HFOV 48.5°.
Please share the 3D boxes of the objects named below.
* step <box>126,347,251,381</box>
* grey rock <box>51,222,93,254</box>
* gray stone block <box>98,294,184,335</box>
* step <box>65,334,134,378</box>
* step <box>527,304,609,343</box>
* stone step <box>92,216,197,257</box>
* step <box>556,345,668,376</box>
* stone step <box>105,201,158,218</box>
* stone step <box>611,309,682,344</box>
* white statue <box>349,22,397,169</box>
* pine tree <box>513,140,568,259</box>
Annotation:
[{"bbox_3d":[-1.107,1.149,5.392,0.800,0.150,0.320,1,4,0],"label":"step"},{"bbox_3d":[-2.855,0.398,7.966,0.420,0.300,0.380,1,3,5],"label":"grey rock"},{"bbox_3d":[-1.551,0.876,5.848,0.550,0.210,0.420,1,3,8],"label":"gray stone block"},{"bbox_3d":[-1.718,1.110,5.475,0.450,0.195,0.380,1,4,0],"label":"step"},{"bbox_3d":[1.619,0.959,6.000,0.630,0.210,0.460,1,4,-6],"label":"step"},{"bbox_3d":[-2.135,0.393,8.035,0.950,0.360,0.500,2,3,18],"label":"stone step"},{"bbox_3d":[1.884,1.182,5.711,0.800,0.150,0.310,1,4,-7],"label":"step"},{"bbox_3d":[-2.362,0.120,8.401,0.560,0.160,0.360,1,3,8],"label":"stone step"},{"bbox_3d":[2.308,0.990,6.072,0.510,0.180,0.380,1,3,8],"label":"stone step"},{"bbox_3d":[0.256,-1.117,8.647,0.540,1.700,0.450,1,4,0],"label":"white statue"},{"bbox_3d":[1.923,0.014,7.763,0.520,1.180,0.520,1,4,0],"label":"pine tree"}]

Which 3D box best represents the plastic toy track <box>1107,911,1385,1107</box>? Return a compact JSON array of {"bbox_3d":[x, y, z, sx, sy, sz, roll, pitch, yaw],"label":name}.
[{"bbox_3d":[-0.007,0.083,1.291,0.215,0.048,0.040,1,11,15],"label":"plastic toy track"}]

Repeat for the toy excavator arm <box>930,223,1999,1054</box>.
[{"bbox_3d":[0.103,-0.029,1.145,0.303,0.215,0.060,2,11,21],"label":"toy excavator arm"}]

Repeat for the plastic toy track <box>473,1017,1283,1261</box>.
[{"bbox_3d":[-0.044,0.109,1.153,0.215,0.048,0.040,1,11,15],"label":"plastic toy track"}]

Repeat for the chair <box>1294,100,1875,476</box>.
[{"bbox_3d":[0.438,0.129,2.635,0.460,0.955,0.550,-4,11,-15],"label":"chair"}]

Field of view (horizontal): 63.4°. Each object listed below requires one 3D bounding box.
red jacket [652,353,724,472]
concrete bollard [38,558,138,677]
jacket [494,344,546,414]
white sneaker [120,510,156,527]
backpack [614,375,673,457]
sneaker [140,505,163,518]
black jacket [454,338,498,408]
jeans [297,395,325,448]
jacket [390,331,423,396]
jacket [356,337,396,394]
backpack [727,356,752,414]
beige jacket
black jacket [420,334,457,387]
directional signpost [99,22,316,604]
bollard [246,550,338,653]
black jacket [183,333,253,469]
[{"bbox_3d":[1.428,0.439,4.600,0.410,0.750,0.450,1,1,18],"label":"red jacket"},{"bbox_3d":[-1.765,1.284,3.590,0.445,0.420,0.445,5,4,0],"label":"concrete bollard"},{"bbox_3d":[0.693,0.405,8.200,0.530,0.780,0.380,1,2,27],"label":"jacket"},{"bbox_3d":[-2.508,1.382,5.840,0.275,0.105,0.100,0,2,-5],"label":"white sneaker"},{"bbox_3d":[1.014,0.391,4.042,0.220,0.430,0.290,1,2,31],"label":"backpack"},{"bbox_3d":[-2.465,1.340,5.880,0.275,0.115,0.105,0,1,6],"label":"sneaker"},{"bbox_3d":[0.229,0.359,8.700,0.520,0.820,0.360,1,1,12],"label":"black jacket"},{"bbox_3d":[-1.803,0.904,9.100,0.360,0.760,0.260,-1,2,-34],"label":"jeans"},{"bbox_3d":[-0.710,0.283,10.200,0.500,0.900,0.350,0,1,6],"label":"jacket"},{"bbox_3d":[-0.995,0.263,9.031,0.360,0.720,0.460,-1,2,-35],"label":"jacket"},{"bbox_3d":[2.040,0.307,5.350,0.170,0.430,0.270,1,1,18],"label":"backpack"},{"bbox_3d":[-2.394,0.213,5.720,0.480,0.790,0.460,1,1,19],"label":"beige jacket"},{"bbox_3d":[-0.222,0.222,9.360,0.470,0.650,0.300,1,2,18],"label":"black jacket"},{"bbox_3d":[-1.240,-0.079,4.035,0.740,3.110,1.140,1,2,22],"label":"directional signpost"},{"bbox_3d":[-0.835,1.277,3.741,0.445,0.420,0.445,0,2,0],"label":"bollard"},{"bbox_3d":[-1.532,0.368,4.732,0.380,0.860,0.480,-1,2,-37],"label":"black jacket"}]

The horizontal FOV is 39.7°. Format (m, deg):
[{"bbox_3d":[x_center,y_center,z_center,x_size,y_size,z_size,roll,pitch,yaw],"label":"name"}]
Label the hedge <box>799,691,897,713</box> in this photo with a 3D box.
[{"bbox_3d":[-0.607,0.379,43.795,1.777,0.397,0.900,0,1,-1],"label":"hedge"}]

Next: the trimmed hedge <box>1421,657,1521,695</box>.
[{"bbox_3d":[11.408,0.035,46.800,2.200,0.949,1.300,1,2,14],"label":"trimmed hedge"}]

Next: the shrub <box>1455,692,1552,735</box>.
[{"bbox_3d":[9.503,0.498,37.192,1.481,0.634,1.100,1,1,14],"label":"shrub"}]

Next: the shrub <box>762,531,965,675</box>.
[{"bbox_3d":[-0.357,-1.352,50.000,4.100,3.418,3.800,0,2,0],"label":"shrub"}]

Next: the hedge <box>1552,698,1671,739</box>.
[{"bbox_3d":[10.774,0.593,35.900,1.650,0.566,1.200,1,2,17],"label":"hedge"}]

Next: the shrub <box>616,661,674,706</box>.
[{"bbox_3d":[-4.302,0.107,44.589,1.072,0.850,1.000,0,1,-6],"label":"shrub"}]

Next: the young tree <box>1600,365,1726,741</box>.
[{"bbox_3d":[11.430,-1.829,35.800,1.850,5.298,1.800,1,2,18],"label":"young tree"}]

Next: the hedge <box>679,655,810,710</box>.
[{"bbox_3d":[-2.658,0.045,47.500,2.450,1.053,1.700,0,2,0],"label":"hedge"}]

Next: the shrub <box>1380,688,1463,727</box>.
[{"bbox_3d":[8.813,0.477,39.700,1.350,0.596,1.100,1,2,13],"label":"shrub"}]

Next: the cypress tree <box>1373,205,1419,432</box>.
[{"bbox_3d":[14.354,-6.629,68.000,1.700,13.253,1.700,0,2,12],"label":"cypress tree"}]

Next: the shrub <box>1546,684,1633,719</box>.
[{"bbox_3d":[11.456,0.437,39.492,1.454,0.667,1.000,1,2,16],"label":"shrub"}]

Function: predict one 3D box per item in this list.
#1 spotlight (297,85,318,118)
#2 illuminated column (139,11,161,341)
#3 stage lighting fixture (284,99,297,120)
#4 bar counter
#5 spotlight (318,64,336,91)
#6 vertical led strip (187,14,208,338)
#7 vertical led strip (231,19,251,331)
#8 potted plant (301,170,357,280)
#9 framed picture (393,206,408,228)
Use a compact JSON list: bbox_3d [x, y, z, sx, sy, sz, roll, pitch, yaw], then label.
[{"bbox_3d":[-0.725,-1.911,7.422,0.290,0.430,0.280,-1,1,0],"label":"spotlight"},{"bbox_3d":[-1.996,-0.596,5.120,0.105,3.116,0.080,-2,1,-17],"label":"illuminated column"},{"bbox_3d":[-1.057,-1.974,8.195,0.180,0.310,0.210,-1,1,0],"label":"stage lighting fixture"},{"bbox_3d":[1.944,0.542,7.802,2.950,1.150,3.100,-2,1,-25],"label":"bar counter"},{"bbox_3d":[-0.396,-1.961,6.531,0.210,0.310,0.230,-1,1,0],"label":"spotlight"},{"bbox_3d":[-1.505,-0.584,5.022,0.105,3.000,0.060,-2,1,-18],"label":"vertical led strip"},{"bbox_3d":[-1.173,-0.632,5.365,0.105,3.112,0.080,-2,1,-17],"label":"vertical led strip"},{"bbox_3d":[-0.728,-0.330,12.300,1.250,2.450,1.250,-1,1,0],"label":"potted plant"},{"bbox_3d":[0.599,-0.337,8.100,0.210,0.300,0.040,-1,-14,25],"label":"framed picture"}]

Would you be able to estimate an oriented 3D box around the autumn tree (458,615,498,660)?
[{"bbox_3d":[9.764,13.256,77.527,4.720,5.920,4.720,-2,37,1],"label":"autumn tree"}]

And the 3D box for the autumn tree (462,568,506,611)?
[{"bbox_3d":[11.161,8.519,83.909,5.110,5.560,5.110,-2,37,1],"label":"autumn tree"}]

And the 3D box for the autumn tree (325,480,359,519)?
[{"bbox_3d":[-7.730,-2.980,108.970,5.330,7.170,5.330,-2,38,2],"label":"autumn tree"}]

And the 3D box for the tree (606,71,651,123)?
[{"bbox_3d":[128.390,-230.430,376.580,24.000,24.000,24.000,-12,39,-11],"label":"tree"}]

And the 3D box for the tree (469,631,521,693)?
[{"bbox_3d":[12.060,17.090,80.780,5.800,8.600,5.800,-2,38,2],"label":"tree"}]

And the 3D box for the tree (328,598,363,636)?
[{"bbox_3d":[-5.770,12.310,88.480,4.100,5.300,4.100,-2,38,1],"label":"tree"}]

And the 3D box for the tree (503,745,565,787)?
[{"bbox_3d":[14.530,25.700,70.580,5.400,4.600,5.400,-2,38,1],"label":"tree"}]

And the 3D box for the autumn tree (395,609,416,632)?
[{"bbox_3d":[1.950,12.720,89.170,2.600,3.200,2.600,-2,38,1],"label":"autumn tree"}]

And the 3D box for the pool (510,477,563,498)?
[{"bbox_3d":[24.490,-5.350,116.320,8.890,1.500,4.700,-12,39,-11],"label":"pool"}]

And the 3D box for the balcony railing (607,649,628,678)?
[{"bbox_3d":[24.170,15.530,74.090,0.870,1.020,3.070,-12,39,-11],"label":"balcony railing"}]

Task brief:
Count the lines in the listing above that contain the string "young". Reply with the number alone.

Answer box:
2